[Stored data entries]
______

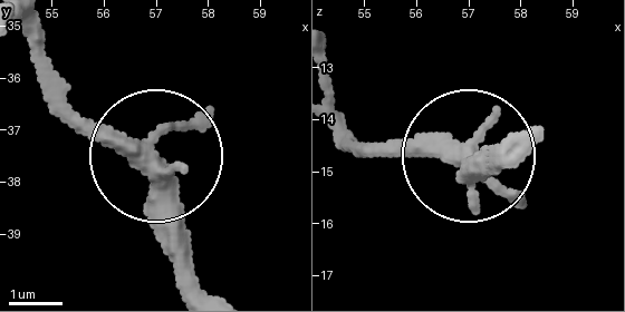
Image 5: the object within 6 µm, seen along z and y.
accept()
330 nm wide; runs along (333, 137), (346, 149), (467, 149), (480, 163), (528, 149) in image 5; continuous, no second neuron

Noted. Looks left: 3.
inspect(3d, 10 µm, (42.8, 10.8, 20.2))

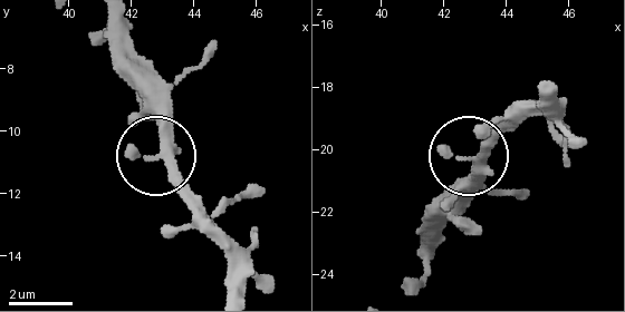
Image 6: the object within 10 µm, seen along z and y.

______

Problem description: Retype the records in full. Do not carry over the images.

Exercise answer:
Image 5: the object within 6 µm, seen along z and y.
accept()
330 nm wide; runs along (333, 137), (346, 149), (467, 149), (480, 163), (528, 149) in image 5; continuous, no second neuron

Noted. Looks left: 3.
inspect(3d, 10 µm, (42.8, 10.8, 20.2))

Image 6: the object within 10 µm, seen along z and y.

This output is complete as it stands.